Examples of the alicyclic skeleton-containing resin (B) having an alicyclic skeleton in the side chain include saturated alicyclic hydrocarbon compounds (vinylcycloalkanes) having a vinyl group, such as vinylcyclohexane and 3-methylisopropenylcyclohexane. and a hydrogenated block copolymer comprising a hydrogenated vinyl aromatic polymer block A obtained by vinyl addition polymerization of and an olefin polymer block B mainly composed of an olefin compound such as ethylene. The hydrogenated vinyl aromatic polymer block A may contain monomer components other than the hydrogenated vinyl aromatic compound in a proportion of 50 mass % or less of the total weight of the block A, for example. The olefin polymer block B may contain monomer components other than the olefin compound at a rate of 50% by mass or less of the total weight of the block B, for example. A hydrogen atom bonded to an alicyclic skeleton such as a cyclohexane ring of the hydrogenated vinyl aromatic polymer block A may be substituted with a methyl group, a butyl group, a chlorine atom, or the like. As the olefin compound, in addition to ethylene, propylene, isobutylene, 1-butene, 1-pentene, 4-methyl-1-pentene and the like can also be used.

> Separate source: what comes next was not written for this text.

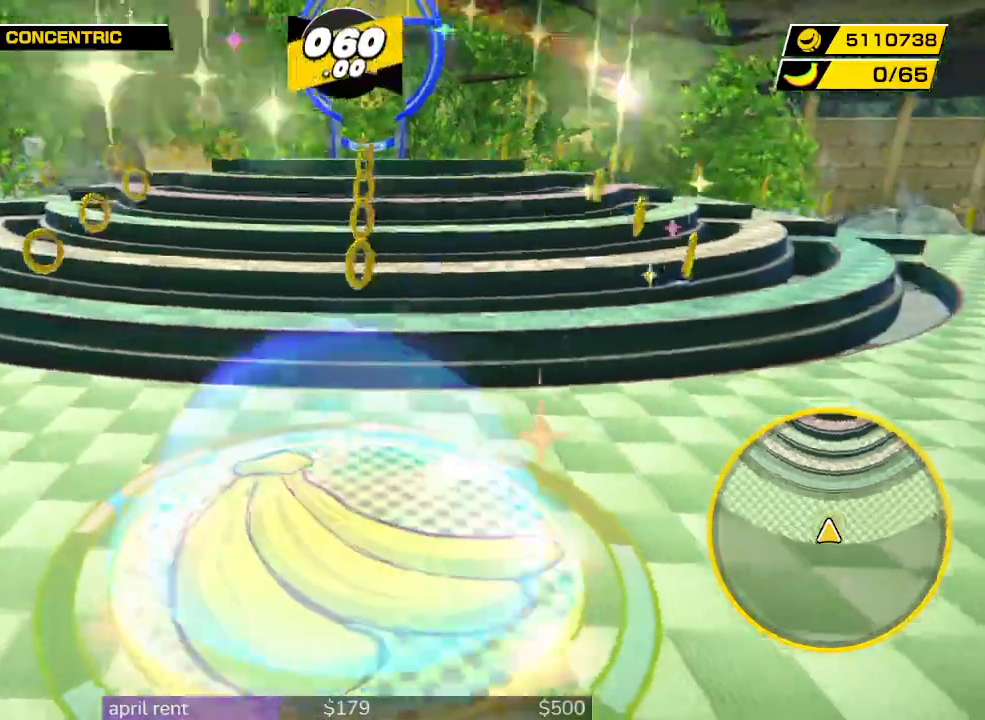
{"buttons": [], "left_stick": "up-right", "right_stick": "center", "button_events": []}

As the alicyclic skeleton-containing resin (B) having an alicyclic skeleton in the main chain, for example, a block mainly composed of an ethylene or α-olefin polymer and norbornene or and cycloolefin polymers (COP) or cycloolefin copolymers (COC) comprising blocks based on polymers of cyclic alkenes such as derivatives thereof. Examples of α-olefins include α-olefins having 3 to 12 carbon atoms.

（式中、ｍ≧１、ｎ≧０、Ｒ_１は水素又は炭素数１～１０のアルキル基、Ｒ_２及びＲ_３はそれぞれ独立に水素又は炭素数１～６のアルキル基）

(Wherein, m ≥ 1, n ≥ 0, R ₁ is hydrogen or an alkyl group having 1 to 10 carbon atoms, R ₂ and R ₃ are each independently hydrogen or an alkyl group having 1 to 6 carbon atoms)

Specific examples of the alicyclic skeleton-containing resin (B) having an alicyclic skeleton in the main chain include, for example, TOPAS (trade name: manufactured by Polyplastics Co., Ltd.), which is a cycloolefin copolymer obtained by copolymerizing norbornene and ethylene. and APEL (trade name: Mitsui Chemicals, Inc.), ARTON (trade name: manufactured by JSR Corporation), which is a cycloolefin copolymer obtained by hydrogenating after ring-opening metathesis polymerization of various cyclic monomers, and ZEONEX. (trade name: manufactured by Zeon Corporation) and ZEONOR (trade name: manufactured by Zeon Corporation).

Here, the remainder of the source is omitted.